_EXTRACTED TEXT_
Feeling confident, I decided to tackle another project this morning.  Callum picked out some cute puppy fabric the other day “to make something with.”  Sounds like a good excuse to try out some mei tai construction techniques before I attempt a full scale version.  Plus making a doll carrier is slightly more forgiving on the safety end of things icon smile I Feel Sew Crafty!

The DIY forums on thebabywearer.com are a wealth of information on making your own carriers (you will need to create a login to view these links).  I wanted to try the pattern I plan to use for my full scale version (minus the padding), so I used this tutorial on attaching the straps via x-boxes to the center layer.   For a “pattern” I took a sheet of printer paper, folded it in half, and rounded the top off a bit (so when unfolded the top was a shallow dome).  I cut two layers of osnaburg using this and one layer of the puppy print.  For the straps, I cut 2 shoulder straps of 4 inches by 40 inches and 2 waist straps of 4 inches by 20 inches.  I probably could have made things easier by cutting those a bit wider and the body a bit bigger to give myself more of a seam allowance (still learning here!) – and it would have made the straps easier to turn.  You’ll want to adjust the body size and strap length to fit your child too of course (this size seems just perfect for a 3 year old).

_DATA SECTION_
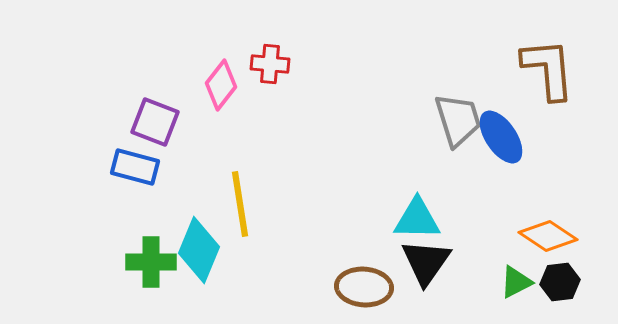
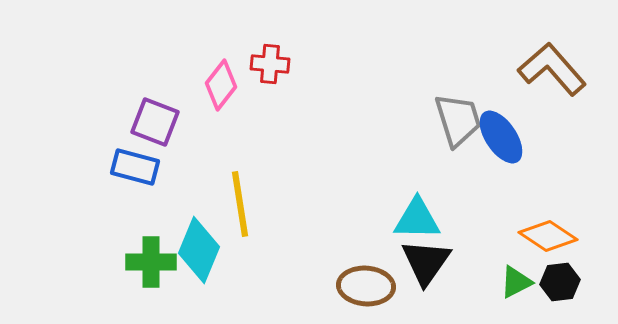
brown L-shape: moved 4 px right; rotated 36 degrees counterclockwise
brown ellipse: moved 2 px right, 1 px up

_EXERCISES TO COMPLETE_
A. Update the part of the sewing post that begins at the words "Feeling confident, I" and stops after "Feel Sew Crafty!", changing "puppy fabric" to "kitten fabric".
B. In the sewing post, what size were the two shoulder straps cut to?

_TASK SOLUTIONS_
A.
Feeling confident, I decided to tackle another project this morning.  Callum picked out some cute kitten fabric the other day “to make something with.”  Sounds like a good excuse to try out some mei tai construction techniques before I attempt a full scale version.  Plus making a doll carrier is slightly more forgiving on the safety end of things icon smile I Feel Sew Crafty!

B. 4 inches by 40 inches